Aim of the exercise
Repeat the records word for word, beginning at the first line and ending with the line containing "common name: May lily", with both of those lines included.

(Saved data entries)
※ ※ ※

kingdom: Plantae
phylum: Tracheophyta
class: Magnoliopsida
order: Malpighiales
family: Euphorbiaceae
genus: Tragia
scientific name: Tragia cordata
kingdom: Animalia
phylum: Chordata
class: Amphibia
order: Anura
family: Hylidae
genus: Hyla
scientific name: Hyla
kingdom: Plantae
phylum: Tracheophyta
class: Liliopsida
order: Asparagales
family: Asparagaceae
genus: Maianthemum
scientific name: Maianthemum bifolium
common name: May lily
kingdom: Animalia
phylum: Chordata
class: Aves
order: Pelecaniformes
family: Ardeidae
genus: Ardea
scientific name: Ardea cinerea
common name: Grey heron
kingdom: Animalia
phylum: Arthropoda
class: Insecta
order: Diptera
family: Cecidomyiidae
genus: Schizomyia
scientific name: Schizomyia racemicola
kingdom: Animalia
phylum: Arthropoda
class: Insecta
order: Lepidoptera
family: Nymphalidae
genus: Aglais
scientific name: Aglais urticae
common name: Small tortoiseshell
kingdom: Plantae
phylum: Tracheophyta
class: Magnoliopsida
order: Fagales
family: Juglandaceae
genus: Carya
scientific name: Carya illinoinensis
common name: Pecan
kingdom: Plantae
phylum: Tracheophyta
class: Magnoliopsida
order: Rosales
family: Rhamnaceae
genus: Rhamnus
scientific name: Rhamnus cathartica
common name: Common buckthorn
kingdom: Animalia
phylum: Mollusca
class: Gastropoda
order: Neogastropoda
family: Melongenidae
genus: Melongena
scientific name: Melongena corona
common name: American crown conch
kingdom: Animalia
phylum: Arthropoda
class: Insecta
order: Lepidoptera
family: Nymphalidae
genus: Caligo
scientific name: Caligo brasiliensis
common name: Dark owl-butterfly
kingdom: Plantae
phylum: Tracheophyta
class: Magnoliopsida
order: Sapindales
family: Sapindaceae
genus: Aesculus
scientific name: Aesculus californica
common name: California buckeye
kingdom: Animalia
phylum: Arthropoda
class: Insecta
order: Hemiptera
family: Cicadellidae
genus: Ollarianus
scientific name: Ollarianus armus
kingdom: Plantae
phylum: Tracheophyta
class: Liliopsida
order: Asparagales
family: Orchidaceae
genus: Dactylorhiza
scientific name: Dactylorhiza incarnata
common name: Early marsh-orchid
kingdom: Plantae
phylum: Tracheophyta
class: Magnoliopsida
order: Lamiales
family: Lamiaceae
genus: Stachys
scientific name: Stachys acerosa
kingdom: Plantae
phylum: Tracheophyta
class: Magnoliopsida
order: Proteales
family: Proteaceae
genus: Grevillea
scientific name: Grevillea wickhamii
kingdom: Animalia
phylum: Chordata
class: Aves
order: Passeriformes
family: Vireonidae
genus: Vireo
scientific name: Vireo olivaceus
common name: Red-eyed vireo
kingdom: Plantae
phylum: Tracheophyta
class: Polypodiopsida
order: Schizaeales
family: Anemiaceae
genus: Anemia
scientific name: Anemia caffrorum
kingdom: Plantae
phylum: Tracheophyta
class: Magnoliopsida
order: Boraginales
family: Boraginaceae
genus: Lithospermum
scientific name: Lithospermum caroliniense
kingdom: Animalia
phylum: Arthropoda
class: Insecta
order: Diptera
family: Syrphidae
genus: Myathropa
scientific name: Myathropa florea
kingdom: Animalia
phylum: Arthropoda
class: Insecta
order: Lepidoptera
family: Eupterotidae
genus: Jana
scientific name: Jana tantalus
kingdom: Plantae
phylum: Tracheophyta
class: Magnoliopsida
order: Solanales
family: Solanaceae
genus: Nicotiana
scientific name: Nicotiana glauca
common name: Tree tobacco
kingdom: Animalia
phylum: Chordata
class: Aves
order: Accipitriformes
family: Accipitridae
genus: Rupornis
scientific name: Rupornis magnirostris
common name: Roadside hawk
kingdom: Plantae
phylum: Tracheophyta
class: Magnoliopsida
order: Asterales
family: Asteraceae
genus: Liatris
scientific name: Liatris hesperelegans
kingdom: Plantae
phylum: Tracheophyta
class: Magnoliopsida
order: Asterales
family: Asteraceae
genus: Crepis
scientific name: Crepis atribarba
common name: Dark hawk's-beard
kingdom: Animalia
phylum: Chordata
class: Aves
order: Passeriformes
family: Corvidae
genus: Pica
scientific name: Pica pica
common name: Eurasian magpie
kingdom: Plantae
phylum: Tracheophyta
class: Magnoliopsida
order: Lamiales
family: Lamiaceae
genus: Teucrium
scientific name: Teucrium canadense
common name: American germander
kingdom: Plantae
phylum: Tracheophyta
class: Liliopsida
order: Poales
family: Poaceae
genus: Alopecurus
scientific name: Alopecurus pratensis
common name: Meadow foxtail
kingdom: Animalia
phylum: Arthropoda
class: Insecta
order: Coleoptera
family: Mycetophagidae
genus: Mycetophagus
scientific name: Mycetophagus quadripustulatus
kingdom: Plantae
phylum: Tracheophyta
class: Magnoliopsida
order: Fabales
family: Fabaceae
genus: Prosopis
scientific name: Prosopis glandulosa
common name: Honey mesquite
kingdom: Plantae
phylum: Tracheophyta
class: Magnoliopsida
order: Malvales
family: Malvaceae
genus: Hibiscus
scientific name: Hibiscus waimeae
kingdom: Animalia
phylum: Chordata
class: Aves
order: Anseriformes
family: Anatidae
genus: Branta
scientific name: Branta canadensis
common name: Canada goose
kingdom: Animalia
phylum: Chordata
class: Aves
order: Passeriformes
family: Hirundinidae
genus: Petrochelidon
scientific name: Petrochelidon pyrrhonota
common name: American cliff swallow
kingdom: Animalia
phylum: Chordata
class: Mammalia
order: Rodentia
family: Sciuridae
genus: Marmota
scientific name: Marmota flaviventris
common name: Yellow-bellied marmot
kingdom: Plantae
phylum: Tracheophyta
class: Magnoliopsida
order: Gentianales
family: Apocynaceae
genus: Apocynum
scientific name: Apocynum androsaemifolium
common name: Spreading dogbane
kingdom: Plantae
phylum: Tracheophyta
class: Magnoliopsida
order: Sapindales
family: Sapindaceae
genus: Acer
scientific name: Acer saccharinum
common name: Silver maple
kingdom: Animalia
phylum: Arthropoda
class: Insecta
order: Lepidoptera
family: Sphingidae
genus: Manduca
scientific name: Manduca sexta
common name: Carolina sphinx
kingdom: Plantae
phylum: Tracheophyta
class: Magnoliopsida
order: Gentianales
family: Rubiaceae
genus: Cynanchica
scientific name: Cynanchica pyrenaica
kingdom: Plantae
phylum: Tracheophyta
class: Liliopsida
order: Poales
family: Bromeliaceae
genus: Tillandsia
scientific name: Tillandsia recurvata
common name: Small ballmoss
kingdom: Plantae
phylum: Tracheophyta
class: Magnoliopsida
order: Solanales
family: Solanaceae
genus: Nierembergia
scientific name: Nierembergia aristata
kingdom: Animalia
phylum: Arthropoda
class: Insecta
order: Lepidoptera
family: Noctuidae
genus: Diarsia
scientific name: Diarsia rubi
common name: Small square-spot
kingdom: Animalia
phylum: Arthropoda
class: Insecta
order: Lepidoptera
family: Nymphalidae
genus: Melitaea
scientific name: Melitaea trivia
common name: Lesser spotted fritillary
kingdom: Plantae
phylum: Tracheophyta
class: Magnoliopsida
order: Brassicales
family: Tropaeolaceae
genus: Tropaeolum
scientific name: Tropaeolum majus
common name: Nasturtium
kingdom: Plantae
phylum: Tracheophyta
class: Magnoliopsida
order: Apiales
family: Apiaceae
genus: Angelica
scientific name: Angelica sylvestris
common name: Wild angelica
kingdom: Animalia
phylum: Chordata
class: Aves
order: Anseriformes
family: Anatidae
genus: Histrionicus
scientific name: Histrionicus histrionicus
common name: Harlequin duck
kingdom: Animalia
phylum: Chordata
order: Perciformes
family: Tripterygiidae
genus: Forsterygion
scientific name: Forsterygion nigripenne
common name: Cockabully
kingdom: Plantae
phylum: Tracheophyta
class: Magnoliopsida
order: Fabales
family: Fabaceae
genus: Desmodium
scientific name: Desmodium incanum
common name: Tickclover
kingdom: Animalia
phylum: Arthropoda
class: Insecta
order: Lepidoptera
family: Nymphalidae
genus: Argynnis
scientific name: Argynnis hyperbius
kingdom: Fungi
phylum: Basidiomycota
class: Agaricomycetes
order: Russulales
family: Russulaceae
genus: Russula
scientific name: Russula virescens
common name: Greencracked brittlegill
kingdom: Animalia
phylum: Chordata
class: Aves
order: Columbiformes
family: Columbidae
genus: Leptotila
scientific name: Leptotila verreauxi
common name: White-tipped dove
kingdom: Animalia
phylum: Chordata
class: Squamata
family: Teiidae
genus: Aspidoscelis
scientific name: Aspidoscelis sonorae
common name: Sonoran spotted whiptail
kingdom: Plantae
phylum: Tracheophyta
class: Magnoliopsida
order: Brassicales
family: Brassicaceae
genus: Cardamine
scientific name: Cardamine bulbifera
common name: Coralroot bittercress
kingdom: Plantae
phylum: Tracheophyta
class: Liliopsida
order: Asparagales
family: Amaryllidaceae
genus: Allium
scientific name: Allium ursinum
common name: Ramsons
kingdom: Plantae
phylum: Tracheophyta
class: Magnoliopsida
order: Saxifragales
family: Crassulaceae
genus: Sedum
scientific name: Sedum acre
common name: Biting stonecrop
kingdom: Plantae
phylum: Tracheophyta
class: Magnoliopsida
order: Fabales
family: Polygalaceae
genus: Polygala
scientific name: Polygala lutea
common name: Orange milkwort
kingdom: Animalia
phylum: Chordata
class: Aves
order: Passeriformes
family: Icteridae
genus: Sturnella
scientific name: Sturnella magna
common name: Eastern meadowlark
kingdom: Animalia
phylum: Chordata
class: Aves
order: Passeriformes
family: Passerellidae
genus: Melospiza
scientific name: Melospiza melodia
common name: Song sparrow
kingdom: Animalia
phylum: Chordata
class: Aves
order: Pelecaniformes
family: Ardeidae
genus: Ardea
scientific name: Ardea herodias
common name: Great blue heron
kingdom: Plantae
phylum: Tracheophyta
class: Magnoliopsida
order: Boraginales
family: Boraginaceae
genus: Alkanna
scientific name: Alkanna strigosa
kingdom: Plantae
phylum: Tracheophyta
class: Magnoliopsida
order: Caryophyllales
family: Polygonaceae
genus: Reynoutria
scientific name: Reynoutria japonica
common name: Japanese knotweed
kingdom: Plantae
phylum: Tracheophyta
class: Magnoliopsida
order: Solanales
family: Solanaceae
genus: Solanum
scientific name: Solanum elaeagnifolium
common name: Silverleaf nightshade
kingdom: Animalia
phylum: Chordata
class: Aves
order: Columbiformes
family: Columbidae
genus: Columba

※ ※ ※

Correct output
kingdom: Plantae
phylum: Tracheophyta
class: Magnoliopsida
order: Malpighiales
family: Euphorbiaceae
genus: Tragia
scientific name: Tragia cordata
kingdom: Animalia
phylum: Chordata
class: Amphibia
order: Anura
family: Hylidae
genus: Hyla
scientific name: Hyla
kingdom: Plantae
phylum: Tracheophyta
class: Liliopsida
order: Asparagales
family: Asparagaceae
genus: Maianthemum
scientific name: Maianthemum bifolium
common name: May lily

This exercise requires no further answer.